Problem 1: In the passage on adjuvant arthritis in mice, over how many days was 11B11 mAb injected once daily?
Problem 2: Write out the part of the passage on adjuvant arthritis in mice between "Treatment with a" and "above were given.", inclusive.

Provided passage:
------
Female DBA/1J mice, 8 to 9 wk of age, were used in all experiments. The mice were bred in the animal breeding unit of Saga Medical School, Saga, Japan. They were maintained in a temperature- and light-controlled environment with free acess to standard rodent chow and water.

Induction of adjuvant arthritis (AA)

Mice were injected s.c. at the base of the tail with 50 µl of IFA (Difco Laboratories, Detroit, MI) containing 10 mg/ml of finely ground heat-killed M. tuberculosis (MT) (Difco Laboratories). To evaluate the severity of arthritis, the thickness of the right and left footpads was measured using a dial gauge caliper calibrated with 0.01 mm graduations (Ozaki MFG, Tokyo, Japan) before and after induction of arthritis, and the mean of the increases in thickness of both footpads was calculated. The lesions of the four paws were also each graded from 0 to 3 as described elsewhere (14).

Treatment with a mAb against IL-4

The cell line of a rat IgG1 mAb that neutralizes murine IL-4 (11B11 mAb) was kindly provided by the Department of Immunology, Saga Medical School. 11B11 mAb was precipitated by ammonium sulfate from ascitic fluid of SCID mice inoculated with the cells and purified using a protein G Sepharose 4FF column (Pharmacia Biotech, Tokyo, Japan), dialyzed with PBS, and filtered. The preparation and characterization of 11B11 mAb have been described previously (13). Two milligrams of 11B11 mAb dissolved in 0.5 ml of PBS was injected i.p. once daily over a period of 10 days, commencing on the day of immunization with MT. As treatment controls, 0.5 ml of PBS only and 0.5 ml of PBS containing 2 mg of normal rat serum IgG purified as described above were given.

Histology

Mice were killed on days 4 and 30 after onset of arthritis. Hind paws were amputated, fixed in 4% formalin, and decalcified in a solution of 3.1% HCl, 5% formic acid, and 7% aluminum chloride. The tissues were embedded in paraffin, sectioned at 4 µm, and stained with hematoxylin and eosin.

Passive transfer of AA

For passive transfer of AA with lymphoid cells from mice treated with 11B11 mAb, the method of Taurog et al. (15) was used. Briefly, mice were immunized with MT followed by the treatment with 11B11 mAb as described above. Twelve days later, lymph nodes and spleens were removed, and single cell suspensions prepared from the lymphoid tissues were cultured in RPMI 1640 medium (Flow Laboratories, McLean, VA) with Con A (3 µg/2 x 10⁶ cells/ml). RPMI contained 1 mM glutamine, 100 U/ml penicillin, 100 µg/ml streptomycin, 5 x 10^-5 M 2-ME, and 1% heat-inactivated autologous mouse serum. After 2 days culture, the cells were washed twice, and 2 x 10⁸ cells in 0.5 ml of PBS were injected i.v. into the tail of normal recipient mice. To examine whether arthritis is passively transferred with serum, 1 ml of serum from MT-immunized and 11B11 mAb-treated mice was injected i.v. into normal recipient animals.
------
Records supplied:
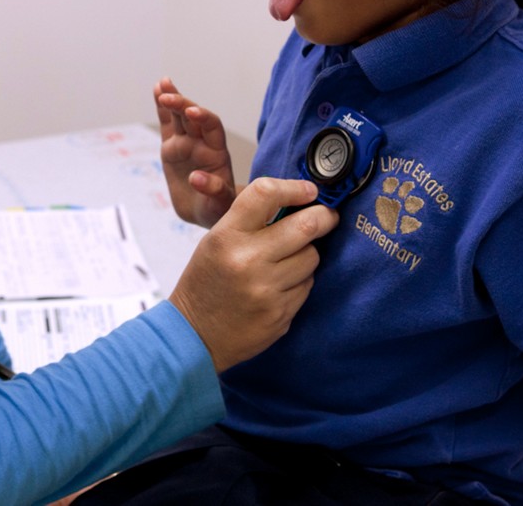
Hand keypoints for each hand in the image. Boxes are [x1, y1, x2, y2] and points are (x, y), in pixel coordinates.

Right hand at [154, 77, 236, 227]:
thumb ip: (213, 190)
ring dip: (172, 99)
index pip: (212, 127)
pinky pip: (167, 124)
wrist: (206, 212)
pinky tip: (157, 90)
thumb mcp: (220, 205)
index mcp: (217, 153)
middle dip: (182, 105)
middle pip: (193, 117)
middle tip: (168, 97)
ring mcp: (186, 143)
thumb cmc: (218, 208)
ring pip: (179, 116)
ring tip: (162, 85)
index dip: (203, 118)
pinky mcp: (171, 148)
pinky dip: (162, 108)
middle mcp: (203, 143)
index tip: (192, 112)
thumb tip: (197, 177)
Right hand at [168, 177, 335, 372]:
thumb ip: (250, 220)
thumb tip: (296, 200)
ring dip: (307, 253)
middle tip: (327, 216)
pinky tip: (280, 285)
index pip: (266, 194)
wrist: (195, 334)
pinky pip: (307, 286)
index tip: (309, 190)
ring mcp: (266, 290)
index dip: (295, 188)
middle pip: (306, 226)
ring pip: (312, 257)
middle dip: (324, 217)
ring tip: (289, 259)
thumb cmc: (207, 281)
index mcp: (226, 235)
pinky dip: (300, 281)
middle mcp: (247, 260)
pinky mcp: (281, 314)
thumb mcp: (215, 241)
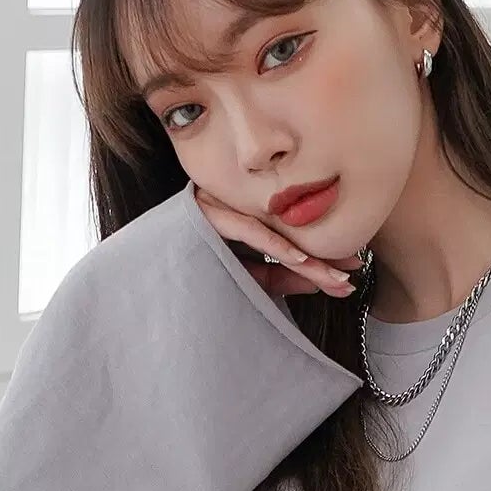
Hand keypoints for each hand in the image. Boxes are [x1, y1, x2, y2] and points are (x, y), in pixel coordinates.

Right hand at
------
Worked solution 1: Over a period of 10 days, commencing on the day of immunization with MT.

Worked solution 2:
Treatment with a mAb against IL-4

The cell line of a rat IgG1 mAb that neutralizes murine IL-4 (11B11 mAb) was kindly provided by the Department of Immunology, Saga Medical School. 11B11 mAb was precipitated by ammonium sulfate from ascitic fluid of SCID mice inoculated with the cells and purified using a protein G Sepharose 4FF column (Pharmacia Biotech, Tokyo, Japan), dialyzed with PBS, and filtered. The preparation and characterization of 11B11 mAb have been described previously (13). Two milligrams of 11B11 mAb dissolved in 0.5 ml of PBS was injected i.p. once daily over a period of 10 days, commencing on the day of immunization with MT. As treatment controls, 0.5 ml of PBS only and 0.5 ml of PBS containing 2 mg of normal rat serum IgG purified as described above were given.